Rochdale celebrates Interfaith Week

Mayor Mohammed Zaman, in collaboration with Near Neighbours, hosted an interfaith event on Thursday 15 November at Rochdale Town Hall in celebration of Interfaith Week, which is acknowledged nationally.

This event was held with the aim of bringing people together from different faiths, ethnic communities and backgrounds in Rochdale.

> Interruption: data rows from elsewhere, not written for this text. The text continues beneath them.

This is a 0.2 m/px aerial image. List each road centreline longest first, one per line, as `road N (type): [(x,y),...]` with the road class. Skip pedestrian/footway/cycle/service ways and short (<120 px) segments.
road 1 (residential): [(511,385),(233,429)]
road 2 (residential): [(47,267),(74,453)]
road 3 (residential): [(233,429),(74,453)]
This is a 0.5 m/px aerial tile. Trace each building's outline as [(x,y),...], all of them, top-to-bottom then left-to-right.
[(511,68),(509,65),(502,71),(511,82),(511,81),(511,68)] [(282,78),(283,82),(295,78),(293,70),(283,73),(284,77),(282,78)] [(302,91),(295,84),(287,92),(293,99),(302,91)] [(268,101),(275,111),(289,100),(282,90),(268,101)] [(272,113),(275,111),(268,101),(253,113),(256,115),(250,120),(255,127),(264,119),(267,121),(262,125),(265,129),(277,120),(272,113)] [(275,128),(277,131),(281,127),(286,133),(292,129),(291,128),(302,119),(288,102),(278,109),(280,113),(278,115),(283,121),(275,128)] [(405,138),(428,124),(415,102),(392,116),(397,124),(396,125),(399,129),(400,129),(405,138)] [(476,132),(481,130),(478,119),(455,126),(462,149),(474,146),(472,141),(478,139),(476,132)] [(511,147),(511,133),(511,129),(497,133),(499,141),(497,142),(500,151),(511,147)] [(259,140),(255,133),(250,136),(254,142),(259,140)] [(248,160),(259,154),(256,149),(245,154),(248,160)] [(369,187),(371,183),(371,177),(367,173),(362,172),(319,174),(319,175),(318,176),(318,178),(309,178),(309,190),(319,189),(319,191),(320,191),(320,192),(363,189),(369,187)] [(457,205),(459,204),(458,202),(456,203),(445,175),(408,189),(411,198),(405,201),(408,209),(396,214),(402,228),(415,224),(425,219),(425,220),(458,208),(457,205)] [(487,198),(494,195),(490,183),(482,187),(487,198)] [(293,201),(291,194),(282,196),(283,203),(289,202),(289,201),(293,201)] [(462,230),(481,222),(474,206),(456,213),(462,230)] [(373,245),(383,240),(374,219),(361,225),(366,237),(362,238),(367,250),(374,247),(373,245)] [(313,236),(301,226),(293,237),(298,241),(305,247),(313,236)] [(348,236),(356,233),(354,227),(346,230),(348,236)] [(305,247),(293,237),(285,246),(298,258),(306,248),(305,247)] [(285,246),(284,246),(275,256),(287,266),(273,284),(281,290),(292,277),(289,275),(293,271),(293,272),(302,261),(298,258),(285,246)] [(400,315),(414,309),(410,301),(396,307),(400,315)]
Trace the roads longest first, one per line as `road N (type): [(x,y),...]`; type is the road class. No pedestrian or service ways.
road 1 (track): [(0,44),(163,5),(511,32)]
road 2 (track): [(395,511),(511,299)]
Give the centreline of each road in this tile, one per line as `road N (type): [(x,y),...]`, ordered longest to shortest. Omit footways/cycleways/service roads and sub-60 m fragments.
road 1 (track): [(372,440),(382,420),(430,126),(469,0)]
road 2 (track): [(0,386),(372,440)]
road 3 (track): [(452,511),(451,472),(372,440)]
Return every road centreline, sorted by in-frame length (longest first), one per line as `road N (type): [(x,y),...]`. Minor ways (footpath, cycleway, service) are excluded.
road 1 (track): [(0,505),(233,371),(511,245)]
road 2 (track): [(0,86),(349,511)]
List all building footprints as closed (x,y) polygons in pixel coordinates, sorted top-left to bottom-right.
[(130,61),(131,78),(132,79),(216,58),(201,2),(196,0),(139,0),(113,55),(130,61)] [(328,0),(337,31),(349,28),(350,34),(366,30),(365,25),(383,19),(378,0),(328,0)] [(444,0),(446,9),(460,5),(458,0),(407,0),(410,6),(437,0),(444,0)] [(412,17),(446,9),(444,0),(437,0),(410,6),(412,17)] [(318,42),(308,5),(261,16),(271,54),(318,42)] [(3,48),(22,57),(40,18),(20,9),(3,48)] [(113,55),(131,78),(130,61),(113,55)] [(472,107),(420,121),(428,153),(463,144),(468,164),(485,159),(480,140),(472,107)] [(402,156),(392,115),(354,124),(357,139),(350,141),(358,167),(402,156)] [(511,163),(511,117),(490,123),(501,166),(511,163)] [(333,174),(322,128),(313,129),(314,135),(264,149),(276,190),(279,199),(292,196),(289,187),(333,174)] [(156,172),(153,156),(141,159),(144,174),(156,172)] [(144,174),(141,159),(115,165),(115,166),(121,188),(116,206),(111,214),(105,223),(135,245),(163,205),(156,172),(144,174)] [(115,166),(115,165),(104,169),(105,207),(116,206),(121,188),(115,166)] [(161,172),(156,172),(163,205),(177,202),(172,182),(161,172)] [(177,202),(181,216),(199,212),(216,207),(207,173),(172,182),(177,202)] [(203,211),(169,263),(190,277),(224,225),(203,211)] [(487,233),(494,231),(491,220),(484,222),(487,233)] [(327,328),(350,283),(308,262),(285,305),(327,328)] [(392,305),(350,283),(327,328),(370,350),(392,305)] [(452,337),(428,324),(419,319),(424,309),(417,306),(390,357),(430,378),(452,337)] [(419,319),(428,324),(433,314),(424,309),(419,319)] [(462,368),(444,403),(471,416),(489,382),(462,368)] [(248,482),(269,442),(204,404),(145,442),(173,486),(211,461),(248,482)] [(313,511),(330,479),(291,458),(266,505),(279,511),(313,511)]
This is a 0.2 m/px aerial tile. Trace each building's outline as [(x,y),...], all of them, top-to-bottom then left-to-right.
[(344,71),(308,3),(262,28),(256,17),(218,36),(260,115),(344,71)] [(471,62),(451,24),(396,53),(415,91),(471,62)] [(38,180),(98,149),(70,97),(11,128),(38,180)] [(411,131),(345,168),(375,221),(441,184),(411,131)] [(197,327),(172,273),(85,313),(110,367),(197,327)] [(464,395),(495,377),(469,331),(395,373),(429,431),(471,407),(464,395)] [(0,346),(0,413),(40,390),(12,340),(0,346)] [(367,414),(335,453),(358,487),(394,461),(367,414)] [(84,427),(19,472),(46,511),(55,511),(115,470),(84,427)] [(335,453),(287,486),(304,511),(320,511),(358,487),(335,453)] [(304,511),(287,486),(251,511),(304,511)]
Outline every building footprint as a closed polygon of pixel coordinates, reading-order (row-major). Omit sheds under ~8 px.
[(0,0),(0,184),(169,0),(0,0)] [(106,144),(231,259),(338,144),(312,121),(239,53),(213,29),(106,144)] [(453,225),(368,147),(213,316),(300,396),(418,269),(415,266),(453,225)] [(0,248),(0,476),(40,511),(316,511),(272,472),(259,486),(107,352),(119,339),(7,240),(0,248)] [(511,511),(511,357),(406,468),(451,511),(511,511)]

Attendees from round the borough ranged from businesses, youth groups, faith communities, community and voluntary organisations, representatives from Greater Manchester Police, students from Rochdale Sixth Form College and Principal, Richard Ronksley, Rochdale Multi-Faith Partnership and Rochdale Community Partnership.

Guests were prompted to have conversations on the challenges they face in their neighbourhoods before making pledges to see how they could collectively come together and make a positive change.

This was followed by ‘Round Table Discussions’ on how they could build better relationships and a sense of community where they live and work and what faith groups could do to help their progress.

Mayor Zaman said: “I am very pleased we have been able to organise something during Interfaith Week, which is widely celebrated in the UK as it brings many people together. Hopefully this event has helped individuals develop a better understanding of one another as they share ideas and information and work together to promote unity.

“Thank you to all that attended and Samra Kanwal from Near Neighbours for collaborating with me on this event.”

Samra Kanwal, Near Neighbour Coordinator for Greater Manchester, said: “A lot of effort has been put in to bring people together for this event. We particularly wanted to include women and young people and it is nice to see everyone enjoying their time together.”

Reverend Mark Coleman, Vicar of St Chad’s and St Mary’s in the Baum, said: “Rochdale is blessed with depths of faiths and communities. There are many individuals who care about interfaith and seek to build on foundations of trust. Rochdale is a great place to live.”

Imam Hassanat of Bilal Mosque said: “Today has been a good get together to share the best of Rochdale and use collective experiences to enhance the good work that is already in place. I am glad to see Rochdale celebrate all kinds of faith.”

Councillor Janet Emsley said: “There is such a variety of people within one place, illustrating diversity within the borough and how we are keen to work together for one community. I am particularly pleased to see young people involved.”

Tahir Mahmood, Chair of Rochdale Council of Mosques, said: “The most important thing regarding any faith is the regard for humanity. Faith is not just about praying or a belief, it is about how we interact with one another. This event is about working on kindness, cohesion and harmony that will bring out the peace we need in our communities.”

Nicky T Iginla, representing Caring and Sharing based at St Mary’s in the Baum, said: “This event has been lovely. It is what we have been looking for and allowed us to integrate with others that we may never have met. The communities here are filled with love. This is the first interfaith event I have attended in Rochdale but hopefully it will not be the last.”

Interfaith Week is led in England by the Inter Faith Network for the UK, who aim to strengthen interfaith relations, increase awareness of different and distinct faith communities in the UK and increase understanding between people of both religious and non-religious beliefs.

Near Neighbours was the perfect partner for this event as the group also aims to bring people together that are religiously and ethnically diverse, so that they can get to know each other better, build relationships of trust, and collaborate together on initiatives that improve the local community they live in.